[Saved entries]
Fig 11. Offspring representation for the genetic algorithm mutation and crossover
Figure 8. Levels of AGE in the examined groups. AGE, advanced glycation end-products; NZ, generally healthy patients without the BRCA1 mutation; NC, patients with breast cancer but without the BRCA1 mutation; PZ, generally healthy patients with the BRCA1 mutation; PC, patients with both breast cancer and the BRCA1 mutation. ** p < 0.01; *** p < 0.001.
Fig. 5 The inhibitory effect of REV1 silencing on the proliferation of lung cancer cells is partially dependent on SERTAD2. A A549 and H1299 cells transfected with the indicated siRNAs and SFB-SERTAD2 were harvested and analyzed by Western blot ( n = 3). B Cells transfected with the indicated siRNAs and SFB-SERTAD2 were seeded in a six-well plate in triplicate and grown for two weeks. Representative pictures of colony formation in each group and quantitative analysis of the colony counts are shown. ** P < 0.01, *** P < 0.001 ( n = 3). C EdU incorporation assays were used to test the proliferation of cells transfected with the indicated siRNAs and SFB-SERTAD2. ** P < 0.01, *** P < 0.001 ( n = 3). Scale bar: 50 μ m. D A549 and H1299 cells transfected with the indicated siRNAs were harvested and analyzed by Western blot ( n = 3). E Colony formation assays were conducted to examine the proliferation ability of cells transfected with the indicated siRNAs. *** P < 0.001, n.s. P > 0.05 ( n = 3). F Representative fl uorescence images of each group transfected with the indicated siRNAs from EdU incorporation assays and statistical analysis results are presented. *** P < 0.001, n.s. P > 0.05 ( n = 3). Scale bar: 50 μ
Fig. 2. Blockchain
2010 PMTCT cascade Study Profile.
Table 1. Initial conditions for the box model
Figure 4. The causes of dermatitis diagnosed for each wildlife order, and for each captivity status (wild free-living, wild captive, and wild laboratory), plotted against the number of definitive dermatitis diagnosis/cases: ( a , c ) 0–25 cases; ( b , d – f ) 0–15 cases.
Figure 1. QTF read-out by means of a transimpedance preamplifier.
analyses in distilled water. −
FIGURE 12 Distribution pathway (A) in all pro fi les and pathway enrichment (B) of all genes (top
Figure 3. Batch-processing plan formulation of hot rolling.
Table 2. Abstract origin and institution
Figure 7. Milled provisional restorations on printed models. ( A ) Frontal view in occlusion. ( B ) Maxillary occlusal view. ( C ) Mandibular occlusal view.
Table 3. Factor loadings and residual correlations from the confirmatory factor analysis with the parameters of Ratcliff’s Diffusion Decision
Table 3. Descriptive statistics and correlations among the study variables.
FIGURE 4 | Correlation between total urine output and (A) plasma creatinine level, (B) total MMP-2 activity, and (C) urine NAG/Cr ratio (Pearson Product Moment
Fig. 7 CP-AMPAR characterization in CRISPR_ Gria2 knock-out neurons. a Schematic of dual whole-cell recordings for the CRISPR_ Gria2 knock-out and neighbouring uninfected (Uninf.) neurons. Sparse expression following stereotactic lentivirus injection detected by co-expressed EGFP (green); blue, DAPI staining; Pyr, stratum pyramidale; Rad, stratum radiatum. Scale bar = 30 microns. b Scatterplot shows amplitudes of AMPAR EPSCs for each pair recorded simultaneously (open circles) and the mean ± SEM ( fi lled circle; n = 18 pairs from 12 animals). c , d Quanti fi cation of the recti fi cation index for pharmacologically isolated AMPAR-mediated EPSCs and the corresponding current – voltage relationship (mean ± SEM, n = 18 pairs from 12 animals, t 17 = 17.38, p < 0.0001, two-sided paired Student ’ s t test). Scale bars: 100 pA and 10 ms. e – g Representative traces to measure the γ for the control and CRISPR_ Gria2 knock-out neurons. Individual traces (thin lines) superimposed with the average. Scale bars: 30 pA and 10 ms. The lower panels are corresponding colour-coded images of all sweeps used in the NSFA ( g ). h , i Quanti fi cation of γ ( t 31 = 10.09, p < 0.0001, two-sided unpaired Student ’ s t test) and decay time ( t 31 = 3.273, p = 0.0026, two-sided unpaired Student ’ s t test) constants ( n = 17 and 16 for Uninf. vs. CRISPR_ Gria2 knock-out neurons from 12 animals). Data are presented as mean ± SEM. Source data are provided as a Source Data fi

> _TO DO_: State how many lines of the entries above include the string "Table". The reply is that number alone.

> _ANSWER FOR THIS EXERCISE_: 4